Wendigo

alt: Windigo, Wheetigo, Windikouk, Wi’ntsigo, Wi’tigo, Wittikka, Atchen, Chenoo, Kewok

origin: Algonquian

There was once a trapper in Alberta, a member of the Plains Cree who was named Swift Runner. During the winter of 1878, Swift Runner and his family were starving. One can scarcely imagine the suffering as the hunger grew and the family wasted away with the father watching on helplessly. At the turning point, his eldest son passed away. Swift Runner butchered and ate his wife and five remaining children. We would comfort ourselves by explaining this as the desperation of a starving man but we can not. There was, in fact, an emergency trading post with food stores only 25 miles away from where it happened.

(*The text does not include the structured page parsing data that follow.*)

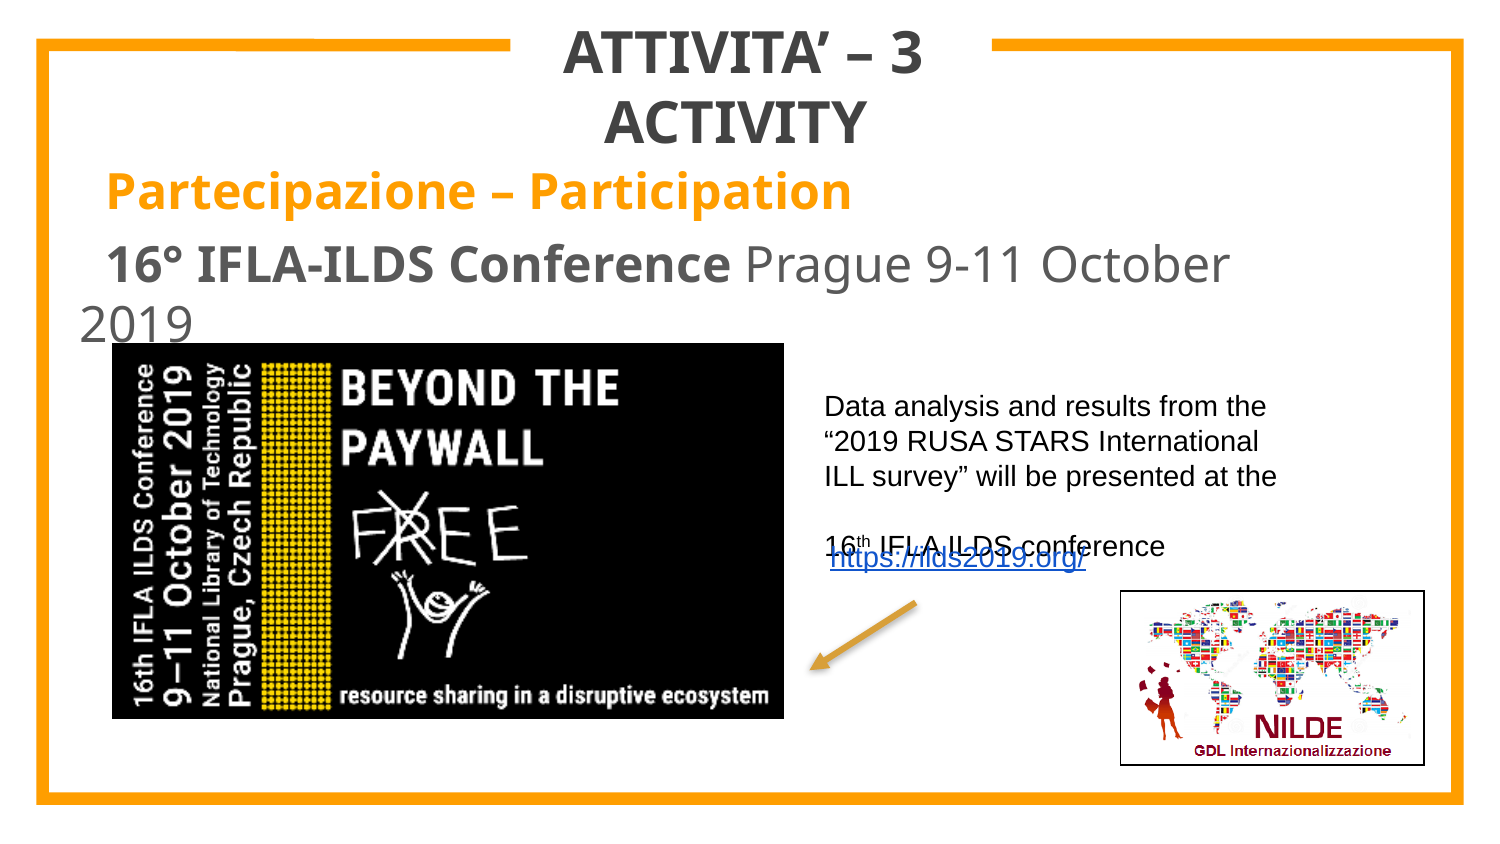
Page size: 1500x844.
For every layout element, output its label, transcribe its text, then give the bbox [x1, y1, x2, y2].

title ATTIVITA’ – 3 ACTIVITY [525, 0, 963, 144]
picture [111, 343, 785, 719]
text_box Data analysis and results from the “2019 RUSA STARS International ILL survey” will be presented at the 16th IFLA ILDS conference [809, 380, 1294, 570]
text_box https://ilds2019.org/ [815, 531, 1288, 581]
text_box Partecipazione – Participation 16° IFLA-ILDS Conference Prague 9-11 October 2019 [64, 144, 1370, 326]
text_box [809, 602, 916, 671]
picture [1121, 591, 1424, 765]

And starvation alone cannot account for the savagery that would lead him to devour all six other family members. There is another explanation though: Swift Runner had succumbed to the Wendigo Psychosis.

Wendigos haunt the frozen expanses of the world. A wendigo is a human that was transformed into a nightmare by their weakness and selfishness. That weakness is often brought on by starvation and cold weather. A wendigo is a perfect predator that targets isolated humans. They devour human flesh and sometimes transform their victim. In the most brutal, northern climates you must stay with the group and cooperate to survive. Isolation is death. Thinking only of yourself is death.

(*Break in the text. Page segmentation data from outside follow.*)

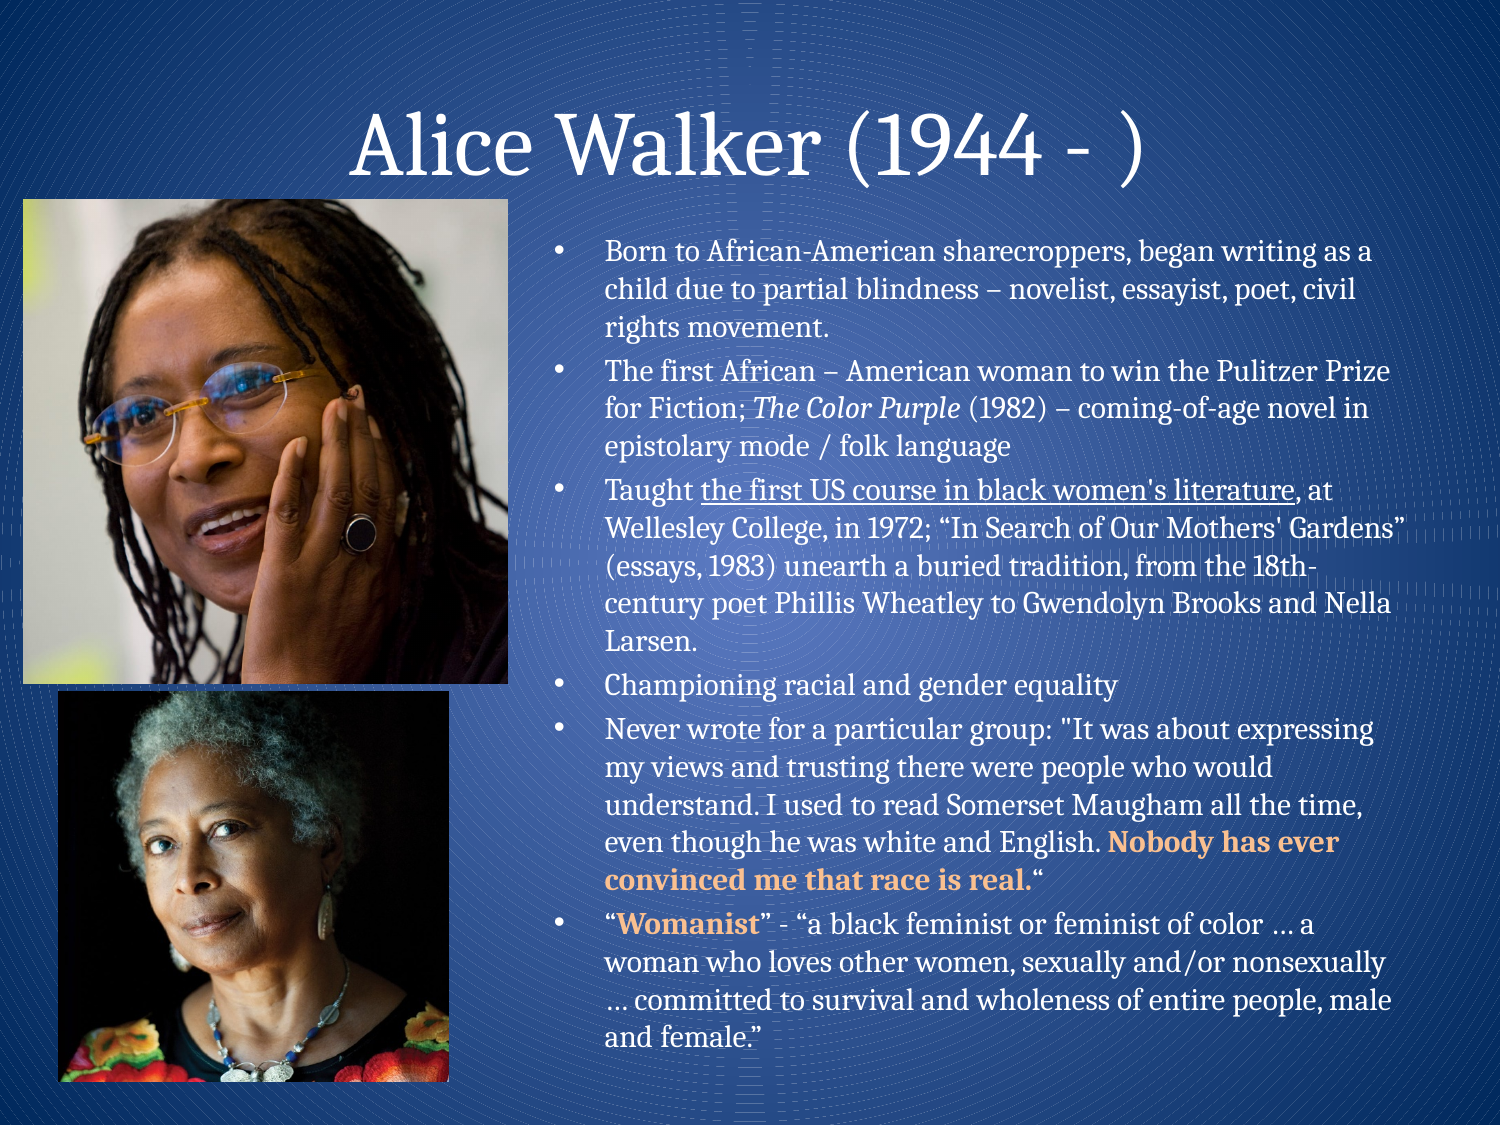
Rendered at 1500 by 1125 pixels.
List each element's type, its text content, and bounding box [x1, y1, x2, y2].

picture [23, 198, 508, 684]
list Born to African-American sharecroppers, began writing as a child due to partial blindness – novelist, essayist, poet, civil rights movement. The first African – American woman to win the Pulitzer Prize for Fiction; The Color Purple (1982) – coming-of-age novel in epistolary mode / folk language Taught the first US course in black women's literature, at Wellesley College, in 1972; “In Search of Our Mothers' Gardens” (essays, 1983) unearth a buried tradition, from the 18th-century poet Phillis Wheatley to Gwendolyn Brooks and Nella Larsen. Championing racial and gender equality Never wrote for a particular group: "It was about expressing my views and trusting there were people who would understand. I used to read Somerset Maugham all the time, even though he was white and English. Nobody has ever convinced me that race is real.“ “Womanist” - “a black feminist or feminist of color … a woman who loves other women, sexually and/or nonsexually … committed to survival and wholeness of entire people, male and female.” [539, 222, 1425, 1102]
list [58, 692, 449, 1082]
title Alice Walker (1944 - ) [75, 45, 1425, 233]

After the transformation, a wendigo resembles a cross between a human and a wolf, with massive antlers on its head and oversized, clawed hands. It walks upright or on all fours as its mood suits it, and when upright it towers over the tallest man. Despite its massive size, it can move with complete stealth. They can move with the speed of the wind (as told by one of their names "Windigo") and across deep snow or water without sinking. It is thin, as if starving, with ash colored skin so thin that the skull and skeleton appear to push through in places. The eyes are sunken and glowing like hot coals. You will often smell a wendigo before seeing it. Basil Johnston describes one in his account in The Manitous:

“The Wendigo was gaunt to the point of emaciation, its desiccated skin pulled tightly over its bones. With its bones pushing out against its skin, its complexion the ash-gray of death, and its eyes pushed back deep into their sockets, the Wendigo looked like a gaunt skeleton recently disinterred from the grave. What lips it had were tattered and bloody … Unclean and suffering from suppuration of the flesh, the Wendigo gave off a strange and eerie odor of decay and decomposition, of death and corruption.”

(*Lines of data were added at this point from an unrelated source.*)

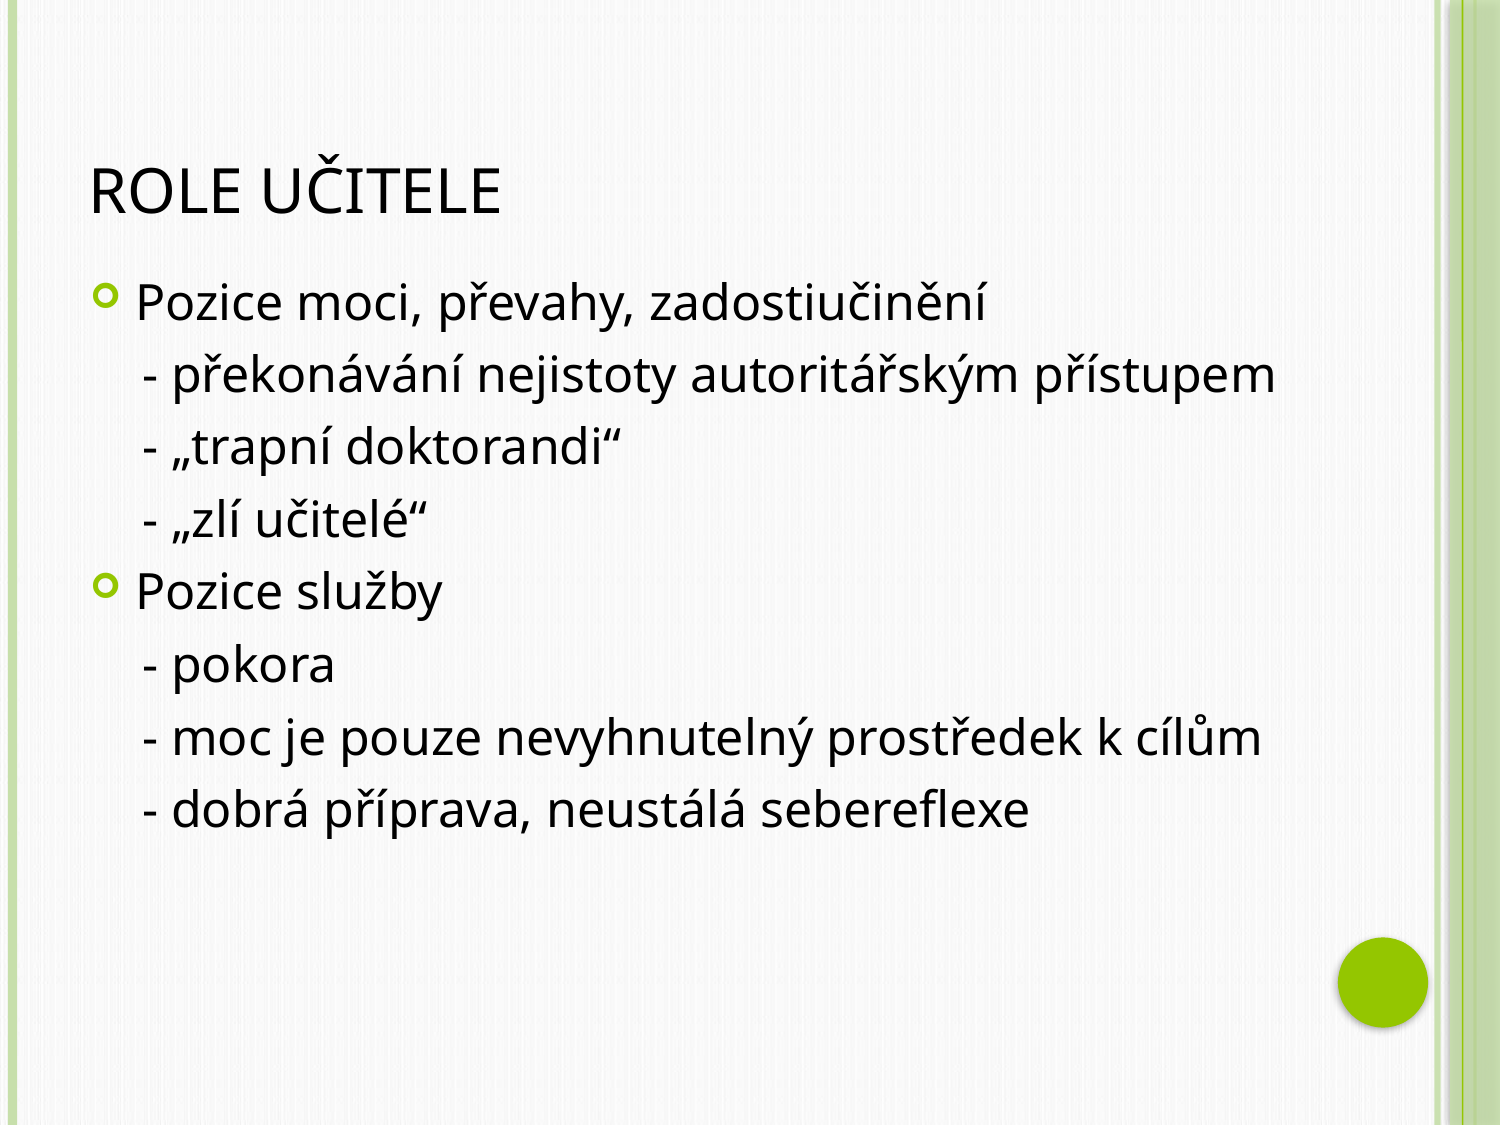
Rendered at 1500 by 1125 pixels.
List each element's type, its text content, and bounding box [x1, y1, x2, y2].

picture [0, 0, 7, 1125]
picture [1441, 0, 1449, 1125]
list Pozice moci, převahy, zadostiučinění - překonávání nejistoty autoritářským přístupem - „trapní doktorandi“ - „zlí učitelé“ Pozice služby - pokora - moc je pouze nevyhnutelný prostředek k cílům - dobrá příprava, neustálá sebereflexe [75, 262, 1300, 1062]
title Role učitele [75, 31, 1300, 233]
picture [18, 0, 1434, 1125]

But the most disturbing trait is how a wendigo can penetrate the mind, intruding on your thoughts and subjecting you to horrible visions. These visions often involve cannabilistic thoughts or impulses. It is a condition called the Wendigo Psychosis and it is still contested by doctors today. Modern Science would deny the validity of a phenomenon that has only been observed and recorded in oral tradition. But the stories are real and there are many. Whether it be scientifically "true" or real in the way that our fears destroy us, do not doubt this: Wendigo haunts the cold, dark north. Always remember and care for your people - it is dangerous to go alone.